Working at the mill has its own benefits. When I was living in my family’s home, I felt completely deprived of all rights and freedoms. I did not have a vote on anything, and I knew my destiny was in the hands of my father and the man who would take me as his wife. Sadly, I am sure you can understand me like no one else: I felt like property. In the free states of New England, many women continue to bear the burden of unfreedom, as there is little they can do with their lives. Working at the textile mill was my only chance to escape my chains, even for a short time, and do something independently. Earning money of my own is liberating, and I ardently look forward to the time when all women are given the opportunity to work freely. It is not the invention of new machines for separating cotton from its seeds or spinning it into yarn that should move the economy, wealth, and well-being of the entire country forward—it should be free labor. I condemn the slavery that continues to reign in the South and the burden of which you are forced to bear. I condemn even the sunny weather and the fertile soil of the South that made those lands suitable for the Cotton Kingdom. I condemn slavery here in Lowell, too, for the conditions in which we are working suggest that we are in fact nothing more or less than slaves.
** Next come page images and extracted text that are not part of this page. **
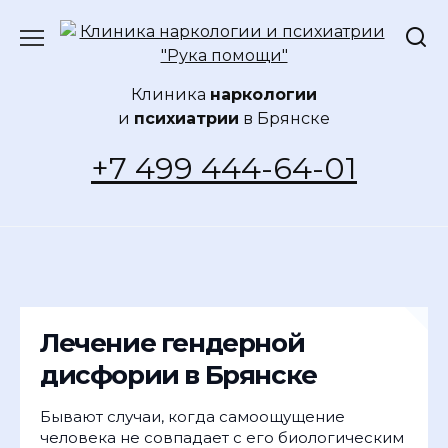
Перейти
к
содержанию
Клиника
наркологии
и
психиатрии
в Брянске
+7 499 444-64-01
Лечение гендерной
дисфории в Брянске
Бывают случаи, когда самоощущение
человека не совпадает с его биологическим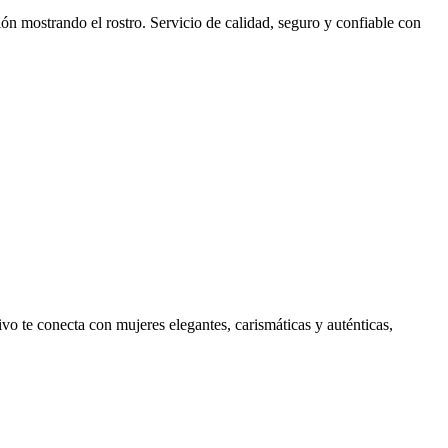
ión mostrando el rostro. Servicio de calidad, seguro y confiable con
vo te conecta con mujeres elegantes, carismáticas y auténticas,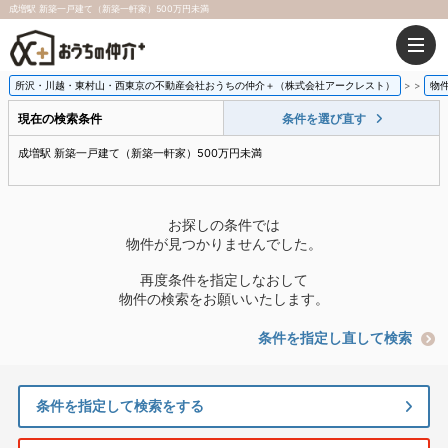
成増駅 新築一戸建て（新築一軒家）500万円未満
所沢・川越・東村山・西東京の不動産会社おうちの仲介＋（株式会社アークレスト）
>
物
現在の検索条件
条件を選び直す
成増駅 新築一戸建て（新築一軒家）500万円未満
お探しの条件では
物件が見つかりませんでした。
再度条件を指定しなおして
物件の検索をお願いいたします。
条件を指定し直して検索
条件を指定して検索をする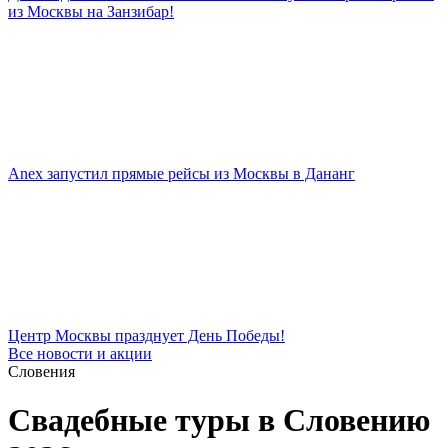
из Москвы на Занзибар!
Anex запустил прямые рейсы из Москвы в Дананг
Центр Москвы празднует День Победы!
Все новости и акции
Словения
Свадебные туры в Словению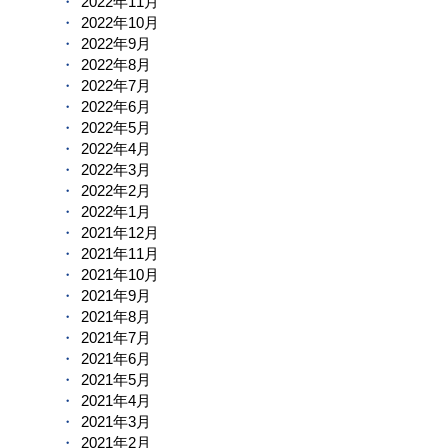
2022年11月
2022年10月
2022年9月
2022年8月
2022年7月
2022年6月
2022年5月
2022年4月
2022年3月
2022年2月
2022年1月
2021年12月
2021年11月
2021年10月
2021年9月
2021年8月
2021年7月
2021年6月
2021年5月
2021年4月
2021年3月
2021年2月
If you and I had a chance to work freely, for our own profit, and under conditions that do not humiliate human dignity, I am sure that at this moment our country would become the greatest in the world—not only the wealthiest, but the most just and with the most content, accomplished citizens. I strongly believe that this measure is exactly what should constitute the greatness of a country instead of the amount of cotton it exports at the expense of exploited people who deserve freedom and fair treatment.